Collaborative Work Leads to Publication on Hyena Behavior
Michigan State University Distinguished Professor Kay Holekamp and her students have been observing hyenas as part of The Maasai Mara Hyena Project for more than 30 years, gathering data to help answer questions such as: how do hyenas inherit their mothers’ social networks? What role do parasites play in interactions between hyenas and lions? Are there links between hyenas’ early social experiences and their stress as an adult?
The latter is the basis for a new study published in Nature Communications co-authored by Holekamp and led by former MSU Department of Integrative Biology Ph.D. student Zachary Laubach. Additional IBIO contributors are graduate students Tracy Montgomery, Maggie Sawdy, and Professor Laura Smale (jointly appointed with Psychology).
Zachary, now a postdoctoral researcher at the University of Colorado, Boulder, said, “The focus of my research interests falls under the umbrella of developmental plasticity, or the ways that environmental and social experiences during one phase of life tend to cause changes that persist and have measurable effects later in life.”
Kay Holekamp said, "One of the greatest things about long-term studies like ours is that they enable us to assess the lifelong consequences of variables acting on long-lived mammals very early in their lives. The cool and novel work that Dr. Laubach and colleagues have done here combines behavioral data from observations of mother-infant pairs and entire social networks among young hyenas in the Mara with very sophisticated molecular genetic analysis of patterns of gene expression and analysis of stress hormone concentrations later in life, thus revealing important long-term effects of the early social environment.”
The three-decades long field study data were connected to individual fecal glucocorticoid metabolite samples (fGCMs), a non-invasive and ground-breaking monitoring technique in wildlife management for studying the physiological response of wildlife to a variety of stressors. Focusing on two windows of hyena early development—up to a year old--when parents are expected to have more influence, and 1-2 years old, when the “teenage” hyena establishes social networks—the scientists discovered that less maternal care during the infant’s first year of life and less social connectedness once they are independent of the communal den were associated later in life with higher concentrations of stress hormones.

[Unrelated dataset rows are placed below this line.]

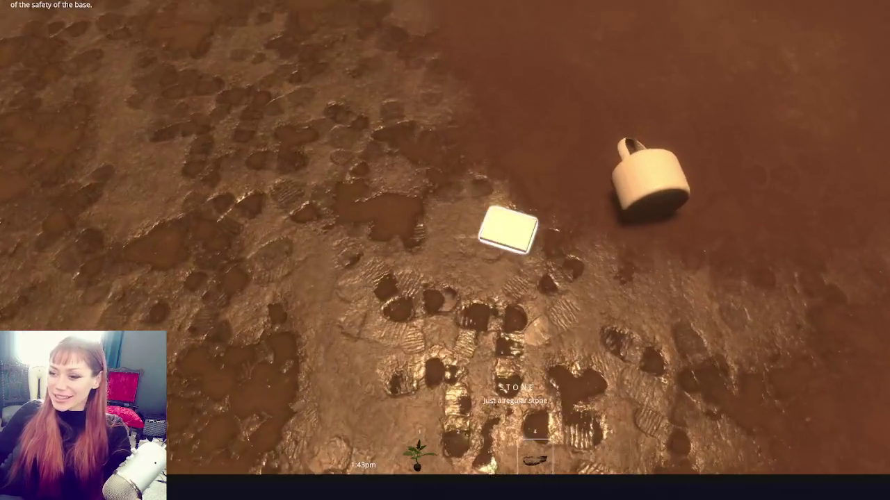
# Grab the note and mug, then walk along the fence and harvest the leafy plant's berries.
pyautogui.press('e')
pyautogui.press('e')
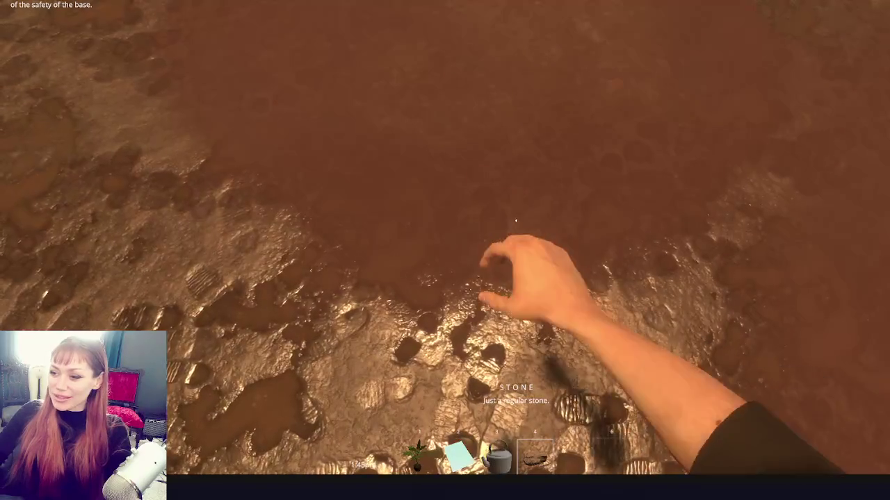
pyautogui.press('w')
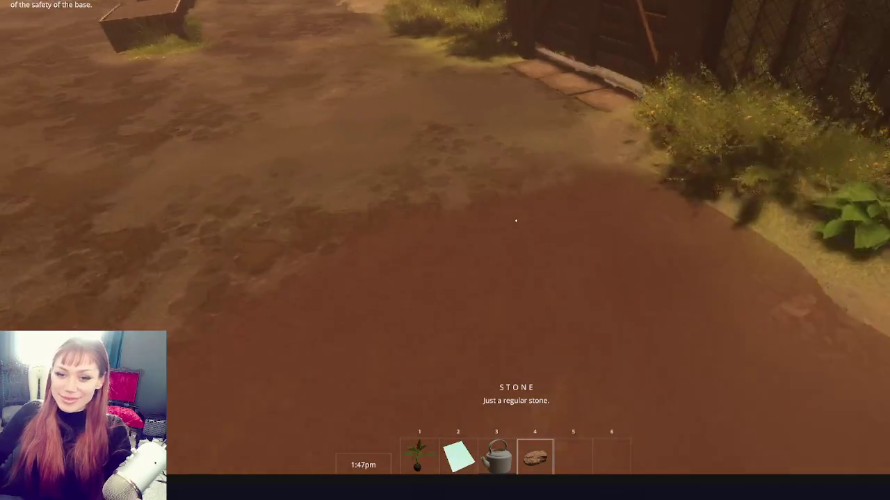
pyautogui.press('w')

Next, the scientists wanted to see if they could mechanistically link positive early-life social experiences to these reduced stress hormones. In other words, did maternal care and teenage social networks make lasting changes to hyena DNA that played out later in life? The answer was yes. Less maternal care and less social connectedness early in life led to less global DNA methylation. Using a number of molecular biology techniques, including next generation DNA sequencing, they found that markers with respect to maternal care and stress hormones were related to genes found in humans to be associated with aging and immune function.

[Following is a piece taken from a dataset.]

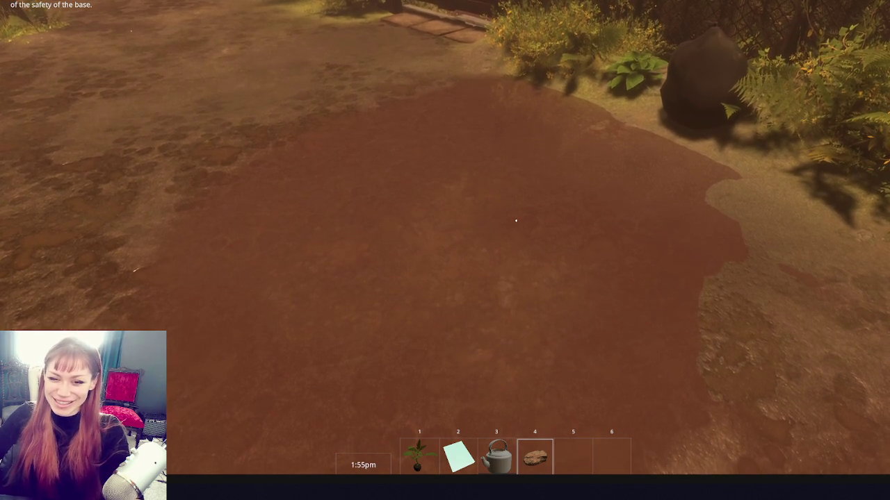
pyautogui.press('w')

Zachary said, “Our data suggest that maternal care early in life seems to matter, and that these social networks, particularly in the subadult (teenage) phase, matter in terms of DNA methylation and stress hormone concentrations." His pioneering research will launch future investigations into maternal care and the immune system. “There’s some interest to dive deeper into the mechanism we found here and relate early-life social experiences to aspects of immune systems and ultimately to fitness.”